- Based on: The Christmas Blessing by Donna VanLiere
- Written by: Wesley Bishop
- Directed by: Karen Arthur
- Starring: Neil Patrick Harris Rebecca Gayheart Rob Lowe Angus T. Jones Blake Shelton
- Music by: Lawrence Shragge
- Countries of origin: United States Canada
- Original language: English

Production
- Executive producers: Beth Grossbard Craig Anderson
- Producer: Larry Rapaport
- Cinematography: Tom Neuwirth
- Editor: Bridget Durnford
- Running time: 96 minutes
- Production companies: Craig Anderson Productions Beth Grossbard Productions FremantleMedia North America

Original release
- Network: CBS
- Release: December 18, 2005

Related
- The Christmas Shoes; The Christmas Hope;

= The Christmas Blessing =

2005 American-Canadian television film

The Christmas Blessing is a 2005 American-Canadian made-for-television romantic drama film directed by Karen Arthur which was broadcast on CBS on December 18, 2005. It also featured songs by country artist Blake Shelton, including the hit "Nobody But Me", and "The Christmas Blessing" by Newsong.
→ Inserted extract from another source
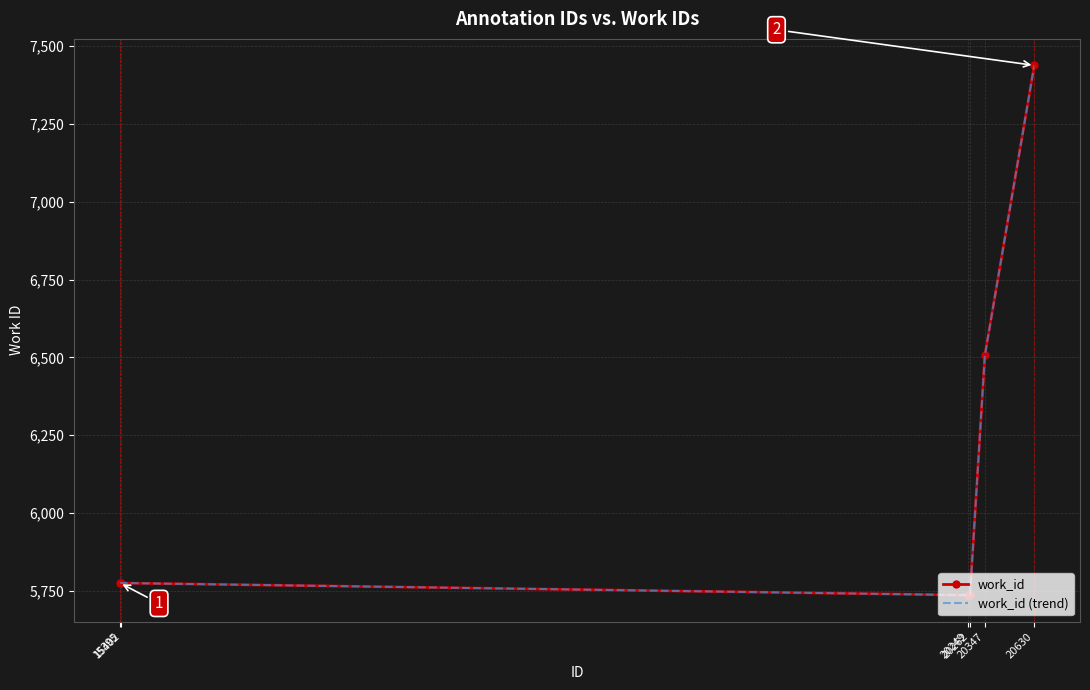

At which category is the sum across all series the highest?

20630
It is the second in a series of ten books and the second movie made, preceded by The Christmas Shoes (2002). There have been three additional movies made from the book series, The Christmas Hope (2009), The Christmas Secret (2014) and The Christmas Note (2015).

==Plot==
When Nathan (Neil Patrick Harris), a doctor, loses a patient on the operating table, he decides that being a doctor isn't meant for him, and he wants to give it up. He decides to take a vacation to his hometown, and stay with his father (Hugh Thompson).
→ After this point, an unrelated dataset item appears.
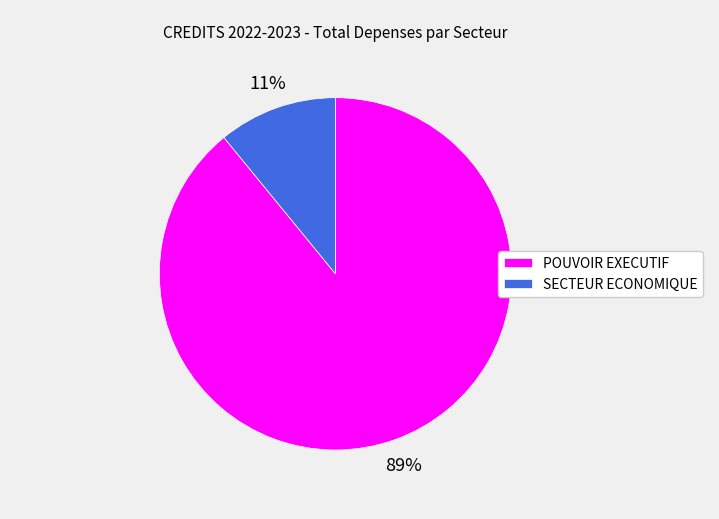

To the nearest percent, what portion does POUVOIR EXECUTIF represent?

89%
While volunteering at the local grade school, he meets Charlie (Angus T. Jones), a young boy who has also lost his mother, and Meghan (Rebecca Gayheart), Charlie's teacher. Charlie and his father have also just arrived in town, to work at estates doing chores. Nathan, searching for the shoes he gave his mother the Christmas she died (Even though in the "17 years later" epilogue of The Christmas Shoes he left them on her grave and walked away), learns that Charlie now has them. And Meghan, wanting to buy a house for those in need, may not be able to.
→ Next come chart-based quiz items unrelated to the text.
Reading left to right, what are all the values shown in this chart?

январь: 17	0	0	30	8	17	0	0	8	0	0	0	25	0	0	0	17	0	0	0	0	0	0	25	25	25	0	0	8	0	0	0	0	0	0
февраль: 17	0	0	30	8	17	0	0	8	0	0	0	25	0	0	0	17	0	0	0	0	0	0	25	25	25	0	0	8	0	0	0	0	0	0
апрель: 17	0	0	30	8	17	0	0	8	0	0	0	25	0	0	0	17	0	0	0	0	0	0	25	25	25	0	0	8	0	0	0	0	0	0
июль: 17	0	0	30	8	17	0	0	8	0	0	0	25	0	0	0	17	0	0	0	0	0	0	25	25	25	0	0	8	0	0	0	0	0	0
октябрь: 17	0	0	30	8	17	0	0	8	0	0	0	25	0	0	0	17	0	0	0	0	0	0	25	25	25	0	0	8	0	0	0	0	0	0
Soon after his arrival, Nathan learns that Charlie is ailing from an irregular heart defect, and Meghan has cirrhosis of the liver, and will die unless she has a transplant. In the end, it is Charlie who saves her life, by giving her his liver. As a dying wish, he asks Nathan, whom he calls coach, to give her the shoes. And Robert (Rob Lowe), Meghan's friend, buys the house for her. In honor of Charlie, Meghan names the house after him.

==Reception==
CineMagazine rated the film 3 stars.